The Federal Trade Commission said Wednesday that Google agreed to settle a complaint that it violated its own privacy promises to consumers when it rolled out its Buzz social networking application.
The settlement requires Google to adopt a comprehensive privacy program and to submit to an independent privacy audit every two years for the next two decades. This is the first time the FTC has required a company to implement such a program.
The FTC’s action follows a recent spate of Internet privacy investigations that include Twitter and Facebook, and it underscores growing interest by federal regulators to protect consumers online.
In the Google case, the FTC said in a release that the Internet giant “used deceptive tactics” when it launched Buzz through the accounts of its Gmail users.
The company did not inform its estimated 200 million Gmail users that it would launch a social networking application using information in its e-mail accounts. Some users complained that contact lists and other data were publicly exposed and that they had a hard time opting out of the social application.
Buzz, launched in February 2010, allows users to post updates and share pictures and videos much in the same way Facebook operates.
Google, in its terms of service, had promised that information by Gmail users would be used only for the e-mail application. If the company wanted to use those data for other services, it promised it would inform users and ask permission.
“When companies make privacy pledges, they need to honor them,” said Jon Leibowitz, chairman of the FTC. “This is a tough settlement that ensures that Google will honor its commitments to consumers and build strong privacy protections.”
Google announced in October that it would beef up privacy training for all employees and created a position to oversee privacy efforts.
That move prompted the FTC in October to drop a separate investigation of the privacy flap over data collected by Google cars that take pictures for Street View maps.
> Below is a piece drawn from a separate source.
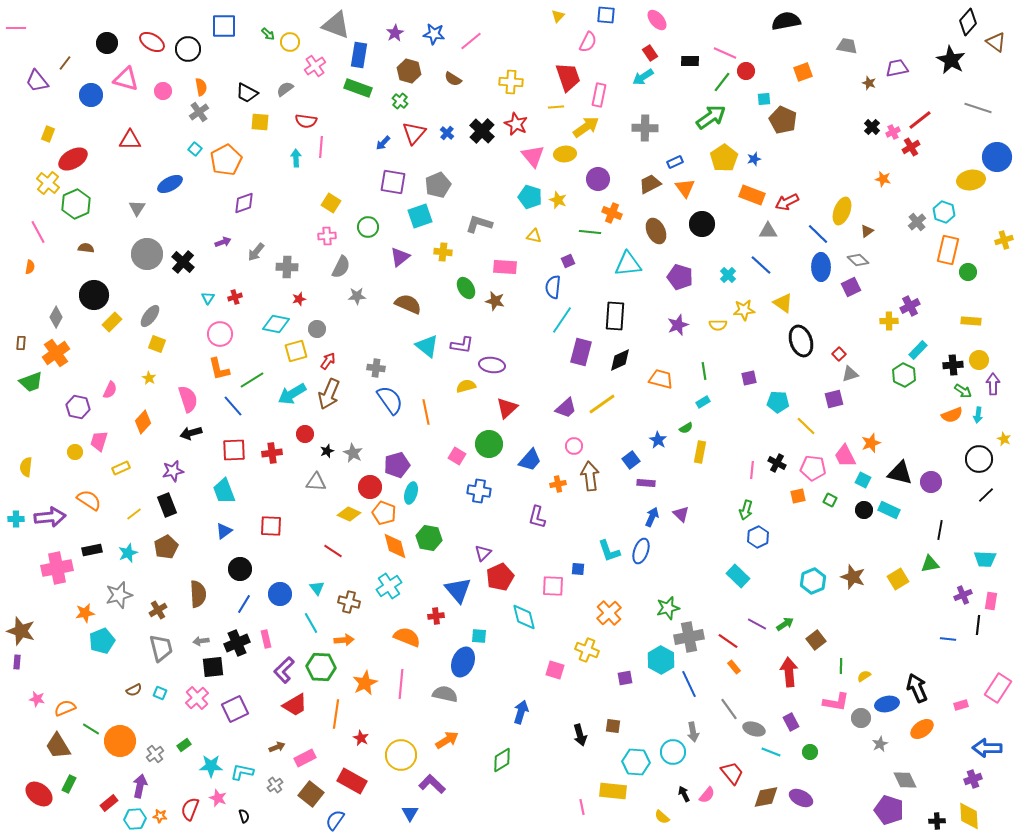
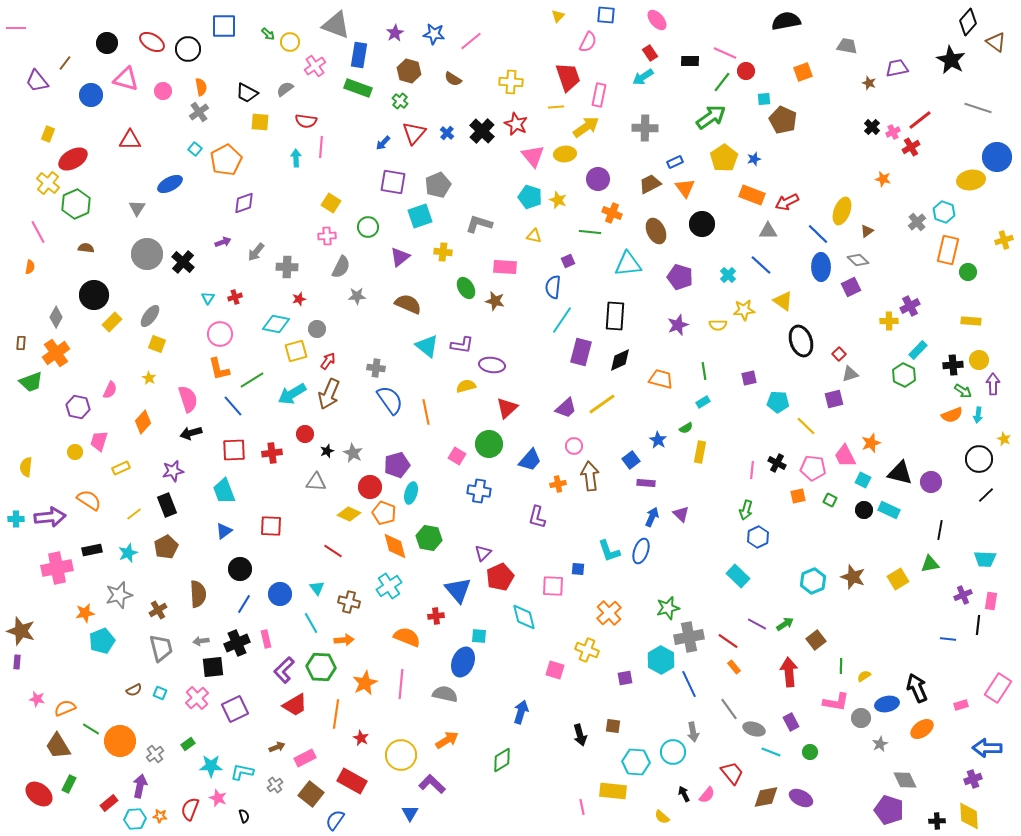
yellow triangle at (783, 303): moved 2 px up
green rectangle at (184, 745): moved 4 px right, 1 px up
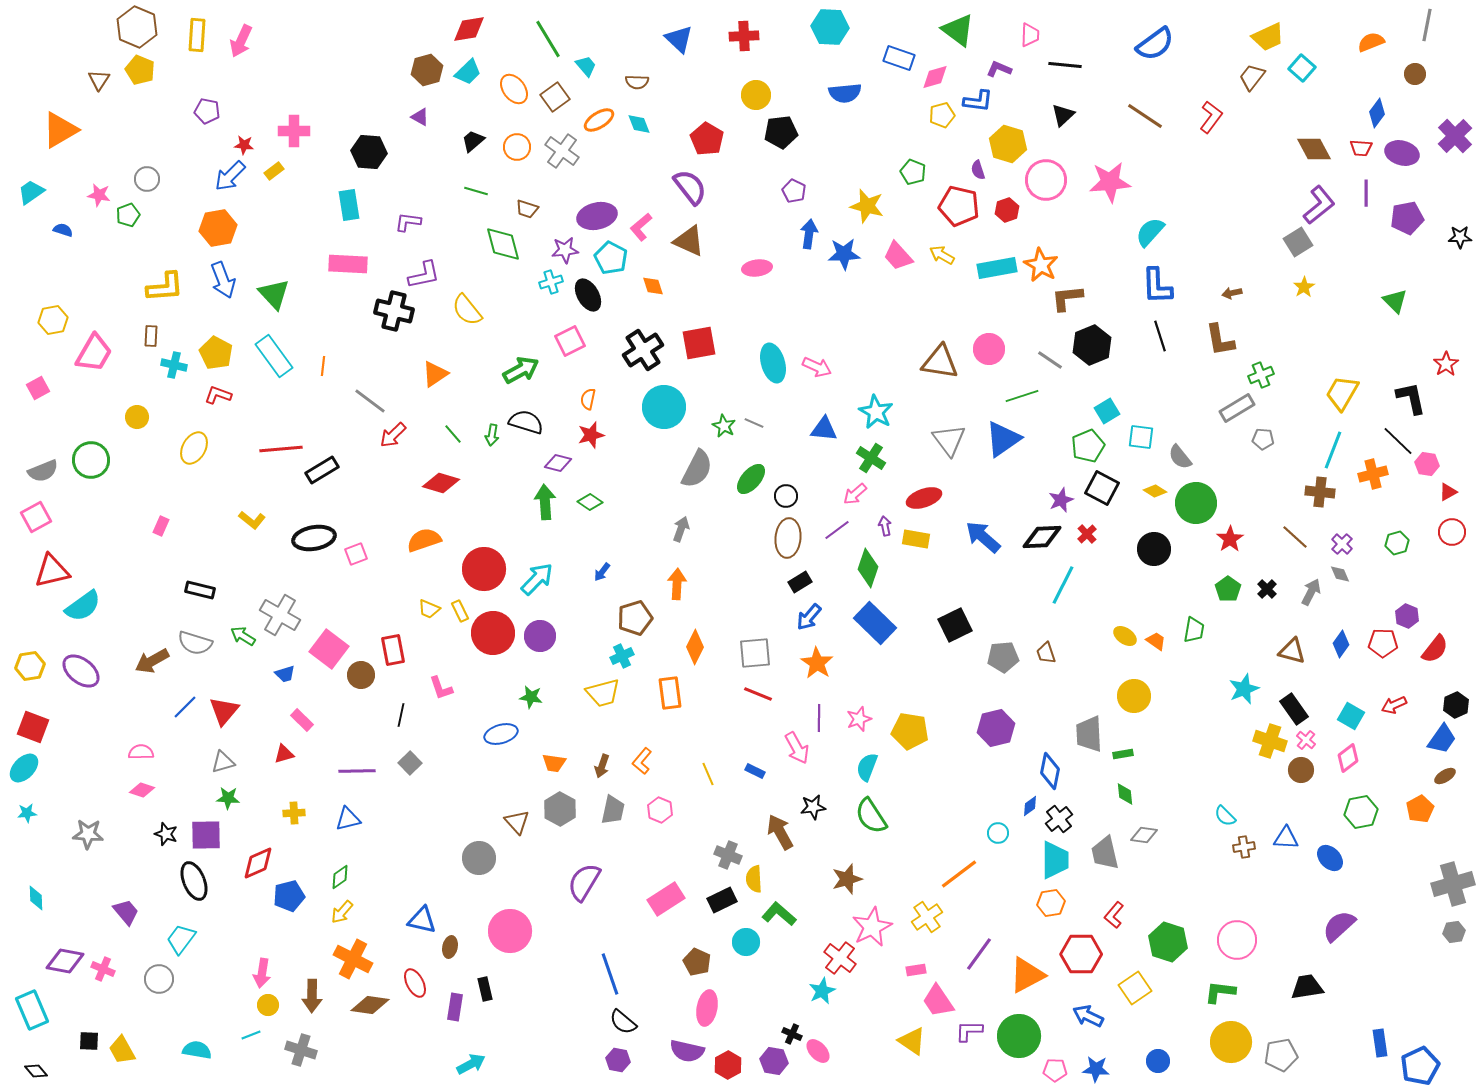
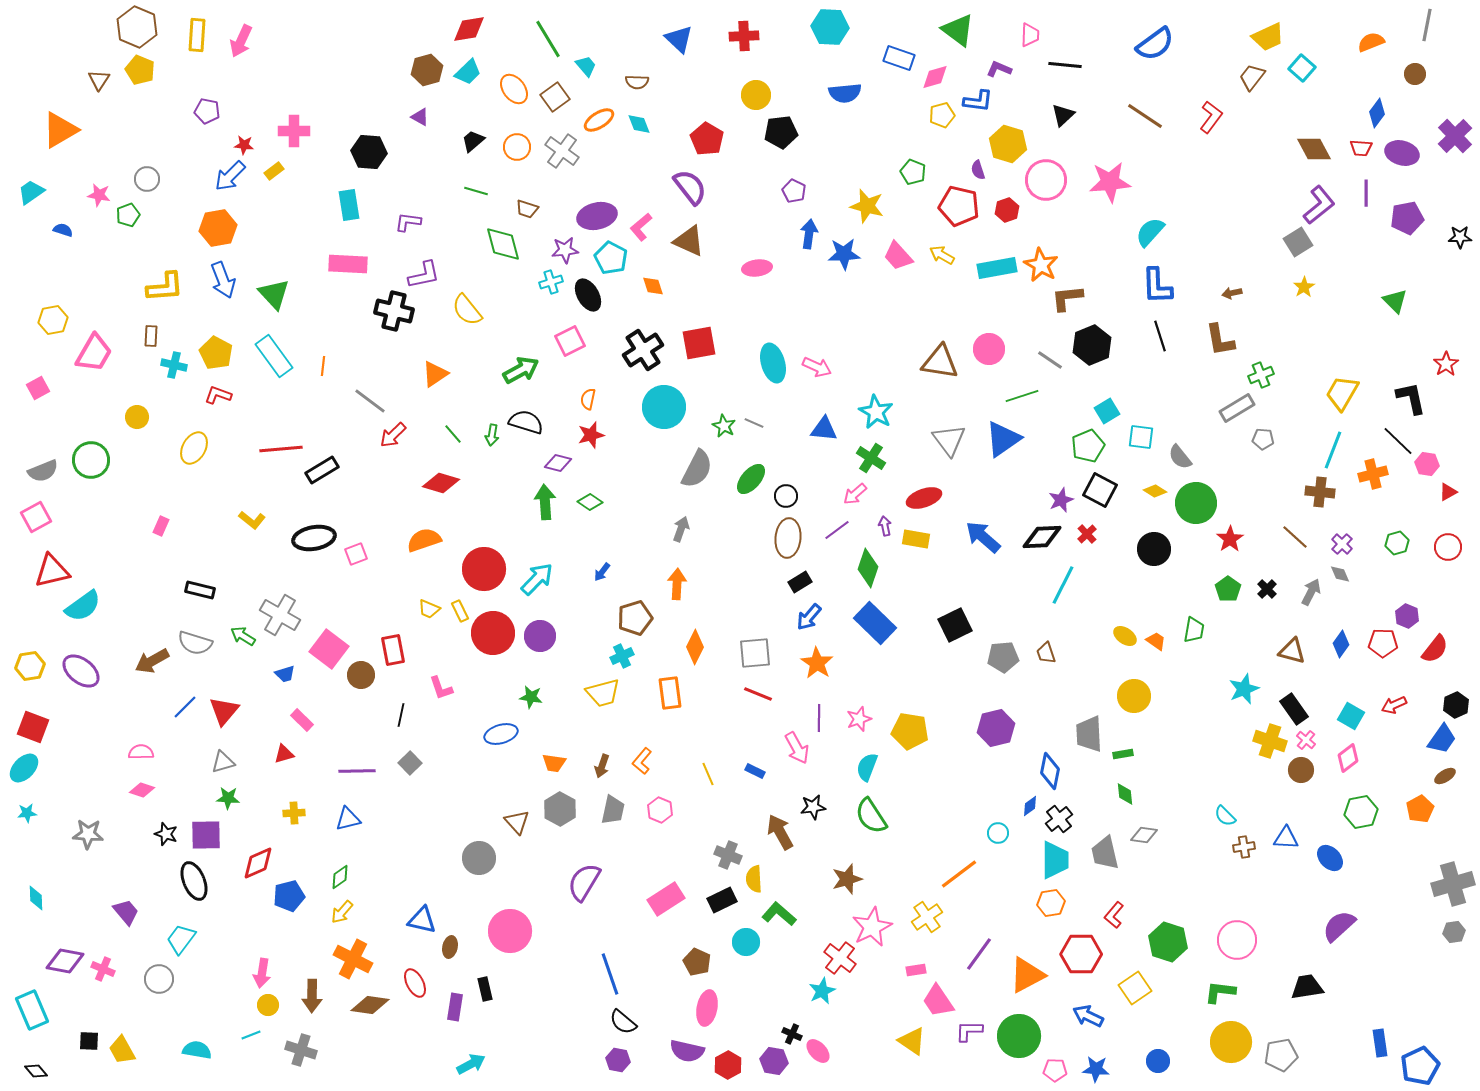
black square at (1102, 488): moved 2 px left, 2 px down
red circle at (1452, 532): moved 4 px left, 15 px down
Those cars also collected information from WiFi networks around the world. The Federal Communications Commission is conducting a separate investigation into Google’s scarfing of WiFi data, as are several privacy regulators in other countries. Google has apologized for the Street View incident.
On its official blog, Google apologized again for catching users off guard with Buzz.
“The launch of Google Buzz fell short of our usual standards for transparency and user control — letting our users and Google down,” Alma Whitten, the company’s privacy director, wrote in the blog. “While we worked quickly to make improvements, regulators — including the U.S. Federal Trade Commission — unsurprisingly wanted more detail about what went wrong and how we could prevent it from happening again.”
Privacy advocates said the investigation was a signal to Silicon Valley that the federal government has become aggressive in enforcing consumer protections online.
The White House said this month that it supports legislation for online privacy that would protect information that can pinpoint users. Lawmakers including Sen. John F. Kerry (D-Mass.) have called for a law that makes the FTC the top cop of online privacy legislation and limits targeted advertising.
The FTC wants to give Internet users more control over how their information is used by creating a Do Not Track industry standard. That mechanism would probably come in the form of a browser-based technology that allows users to block firms from tracking their activity on the Web. Microsoft and Mozilla have recently announced technologies on their browsers for users to block tracking.
Sen. John D. Rockefeller IV (D-W.Va.) said he commended the FTC for its aggressive enforcement of consumer protection laws.
“This should be a wake-up call for online businesses — both large and small — of the need to be clear and honest about how the personal information of consumers is collected and used,” he said in a statement.
But Jeffrey Chester, executive director of the Center for Digital Democracy, said the FTC’s investigations into online privacy have prompted Web firms and advertisers to push for the Commerce Department to oversee privacy protections.
“They would prefer to work with a pro-industry federal department than an independent consumer-oriented watchdog,” Chester said.
Republican and Democratic lawmakers are in general agreement that more protections are needed for Internet privacy. But some free-market advocates oppose the idea of a new law, saying the FTC does a good job of enforcing consumer protection on a case-by-case basis.
In June, the FTC reached a settlement with Twitter after hackers broke into user accounts and exposed privacy weaknesses on the microblogging platform. This month, online advertiser Chitika also settled with the FTC for allegedly tracking online activities of users who had opted out of the company’s service.